Refugees in Suruc, Turkey, have spoken of the atrocities witnessed in Kobani

James Rush
Monday 13 October 2014 12:49 BST
Smoke rising from Kobani during clashes between Isis and Kurdish fighters
Smoke rising from Kobani during clashes between Isis and Kurdish fighters (Tolga Bozoglu/EPA)

Survivors of the fighting in Kobani have spoken of the horrors they witnessed as Isis militants took control of parts of the town from Kurdish forces.

Refugees in Suruc, Tukey, have told The Daily Mail how relatives and neighbours were beheaded by the militants, while another spoke of how he had seen "hundreds" of decapitated corpses in the besieged town.

On Friday, the UN Syria envoy warned the hundreds still trapped in Kobani will be "massacred" by militants if the town falls, where only a small corridor remains open for people to flee.

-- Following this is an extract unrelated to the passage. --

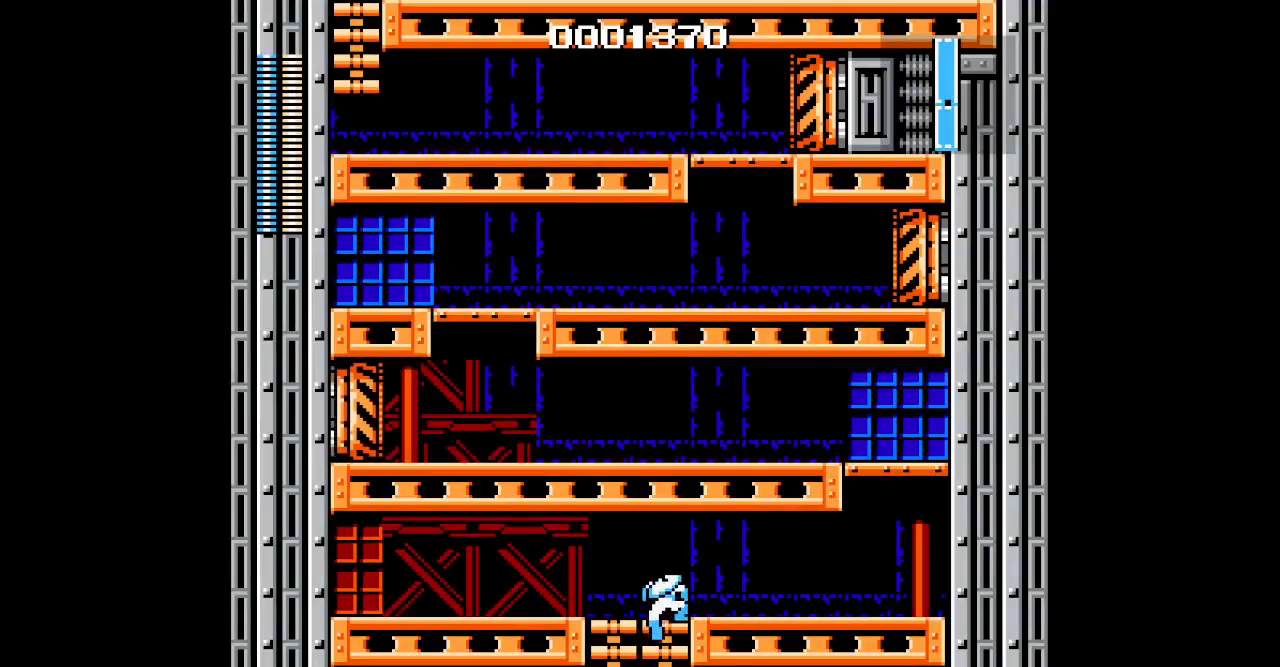
{"buttons": []}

More than 200,000 have already escaped across the border to Turkey but up to 700 remain inside the town.

The battle for the Syrian town has also sparked major protests in Turkey against its perceived inaction. Kurdish protesters have repeatedly clashed with security forces, leaving at least 31 people, including two police officers, dead.

Amin Fajar, 38, a father-of-four who left Kobani and made it across the border and into Suruc, told The Daily Mail: "I have seen tens, maybe hundreds, of bodies with their heads cut off.

"Others with just their hands or legs missing. I have seen faces with their eyes or tongues cut out – I can never forget it for as long as I live."

Isis militants have laid siege to the town of Kobani for nearly four weeks and fought their way into it in recent days.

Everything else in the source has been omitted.